After learning what are green bonds and why all the fuss, let’s learn about the types of green bonds through these pointers-

  • Use of Proceeds Bonds: This type of green bond is dedicated to financing green projects. However, here in case of a liquidation, the lenders have recourse to the issuer’s other assets. This type of instrument carries the same credit rating as the issuer’s other bonds.
  • “Use of Proceeds” Revenue Bonds or Asset-Backed Securities (ABS): This security may finance or refinance green projects. But the collateral for the debt comes from streams of revenue collected by the issuer, like fees or taxes. This type of setup is mostly used by state and municipal entities while issuing green bonds.
  • Project Bonds: This green bond type is limited in scope to a particular underlying green project. It means that investors have recourse only to assets related to the project.
  • Securitization Bonds: These debt instruments involve a group of projects gathered together into a single debt portfolio, with bondholders having recourse to assets underlying the full set of projects. Some examples of these bonds include solar leasing projects and green mortgages.
  • Covered Bonds: This type of green bond involves financing a group of green projects known as the covered pool. In this case, investors have resources for the issuer, but if the issuer is unable to make debt payments, the bondholders gain resources to the covered pool.
  • Loans: The financing for green projects may be unsecured or secured. In the case of secured loans, lenders have full resort to the collateral, moreover, in some cases, partial resources to the borrower. In the case of unsecured loans, lenders have full resort to the assets of the borrower.

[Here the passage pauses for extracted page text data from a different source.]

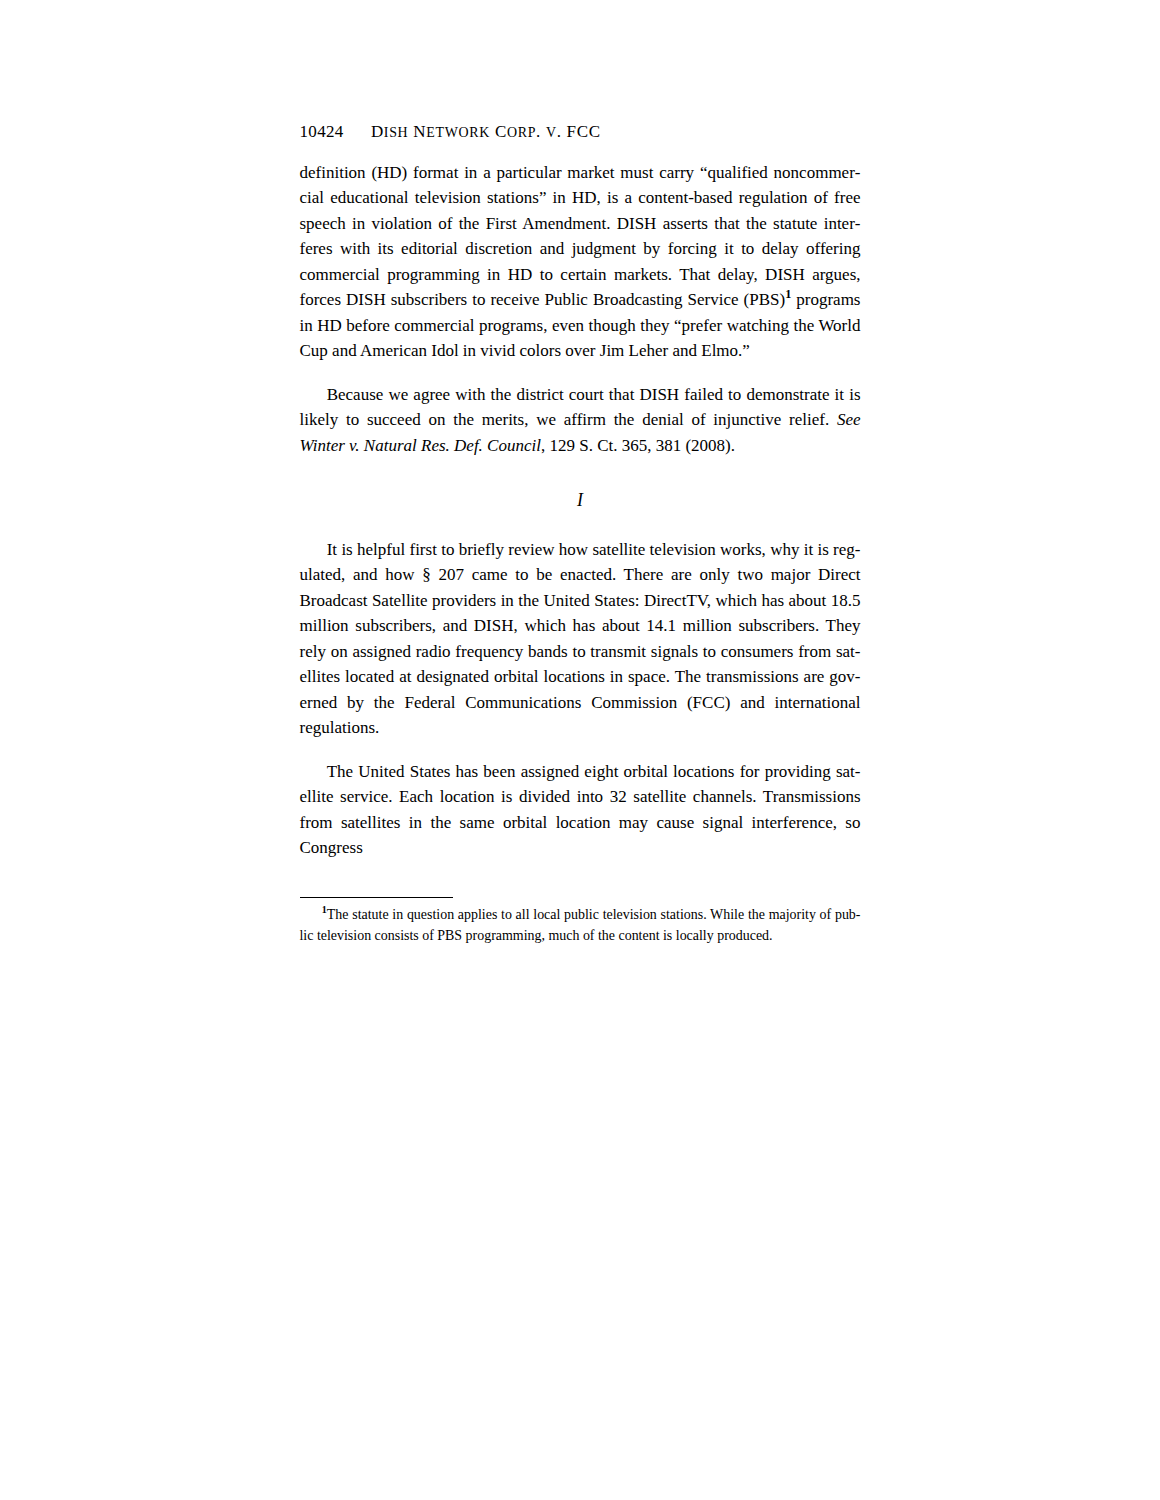10424 DISH NETWORK CORP. V. FCC
definition (HD) format in a particular market must carry “qualified noncommercial educational television stations” in HD, is a content-based regulation of free speech in violation of the First Amendment. DISH asserts that the statute interferes with its editorial discretion and judgment by forcing it to delay offering commercial programming in HD to certain markets. That delay, DISH argues, forces DISH subscribers to receive Public Broadcasting Service (PBS)1 programs in HD before commercial programs, even though they “prefer watching the World Cup and American Idol in vivid colors over Jim Leher and Elmo.”
Because we agree with the district court that DISH failed to demonstrate it is likely to succeed on the merits, we affirm the denial of injunctive relief. See Winter v. Natural Res. Def. Council, 129 S. Ct. 365, 381 (2008).
I
It is helpful first to briefly review how satellite television works, why it is regulated, and how § 207 came to be enacted. There are only two major Direct Broadcast Satellite providers in the United States: DirectTV, which has about 18.5 million subscribers, and DISH, which has about 14.1 million subscribers. They rely on assigned radio frequency bands to transmit signals to consumers from satellites located at designated orbital locations in space. The transmissions are governed by the Federal Communications Commission (FCC) and international regulations.
The United States has been assigned eight orbital locations for providing satellite service. Each location is divided into 32 satellite channels. Transmissions from satellites in the same orbital location may cause signal interference, so Congress
1The statute in question applies to all local public television stations. While the majority of public television consists of PBS programming, much of the content is locally produced.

What is Problem with Green Bonds?

After understanding what is green bond it is also very important for you the learn about the problem with green bonds. The problems are as follows-

  • Sometimes green projects focused on by issuers are questionable. It’s because the issuers use the proceeds from these bonds to finance projects that harm the environment.
  • There is a lack of rating guidelines and credit ratings for these bonds.
  • The green projects require a comparatively extended period to deliver returns.
  • The credit rating of green bonds is below AAA or AA and this is a reason why investors are reluctant to invest in them.

Marilyn Ceci is a Managing Director and Head of Green Bonds at JP Morgan. Ms. Ceci is a co-author of the Green Bond Principles and serves on the executive committee. She is an active speaker at Green Bond-related conferences.